Medical school curricula, for example, include erroneous claims that black women’s nerve endings are “less sensitive” and require less anesthesia, and that black women’s blood clots faster than that of white women, leading to delayed treatment for dangerous hemorrhages, according to the report. . It also found that textbook illustrations of childbirth were presented on the pelvic anatomy of European women, which could lead to unnecessary interventions when non-white variability was deemed “abnormal or high-risk”.

“When a black woman dies during childbirth, whether in São Paulo, Bogotá or New York, it is often blamed on her lifestyle or an individual failure: she did not arrive in time to see the doctor or the nurse, she impoverished. life decisions, she was predisposed to certain medical conditions. And then the world moves on,” said Dr. Kanem.

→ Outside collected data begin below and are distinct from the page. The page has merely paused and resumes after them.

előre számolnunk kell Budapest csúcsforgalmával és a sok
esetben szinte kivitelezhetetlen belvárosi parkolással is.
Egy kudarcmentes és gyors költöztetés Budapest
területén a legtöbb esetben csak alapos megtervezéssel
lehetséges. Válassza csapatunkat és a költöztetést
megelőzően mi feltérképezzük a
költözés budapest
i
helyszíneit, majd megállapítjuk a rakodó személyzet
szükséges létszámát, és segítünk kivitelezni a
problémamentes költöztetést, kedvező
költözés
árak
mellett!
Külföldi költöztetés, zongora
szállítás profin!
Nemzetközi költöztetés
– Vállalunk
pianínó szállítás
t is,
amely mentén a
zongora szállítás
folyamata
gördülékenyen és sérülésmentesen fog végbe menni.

The new report, she said, “categorically refutes that.”

The overall maternal mortality ratio of maternal deaths per 100,000 live births in Latin America, North America and the Caribbean increased by about 15 percent between 2016 and 2020, raising officials’ interest in possible contributing factors, including race. There are more than 200 million people of African descent in the Americas — one in four people in Latin America and the Caribbean, and one in seven in the United States and Canada.

Among countries that provide maternal mortality rates by race, the United States has the lowest death rate overall, but the widest racial disparities. Black women in the United States are three times more likely than white women to die during or shortly after childbirth. Those problems persist across income and education levels, as black women with college degrees are still 1.6 times more likely to die in childbirth than white women who did not finish high school.

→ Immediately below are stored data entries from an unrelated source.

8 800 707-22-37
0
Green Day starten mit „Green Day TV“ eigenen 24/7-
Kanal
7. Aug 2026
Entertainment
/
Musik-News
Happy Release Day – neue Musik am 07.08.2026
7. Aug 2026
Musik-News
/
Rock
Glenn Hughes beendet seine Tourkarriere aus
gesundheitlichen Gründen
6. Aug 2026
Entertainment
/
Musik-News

UN officials have urged medical schools to reexamine their curricula and hospitals to strengthen policies on denial of care and patient abuse. Medical teams also need to consider innovative ways to help black women overcome structural barriers that make it difficult to get adequate prenatal care, officials said, such as lack of access to reliable transportation and insurance. The agency suggested partnerships with various black traditional healers and midwives to help navigate longstanding reservations.

The UN project also revealed a profound lack of surveillance data that likely prevented the problems from becoming known, it said. The report urged every country to improve its data collection efforts. Without a transparent look at the problem, the report said, it will be nearly impossible to design interventions to solve it.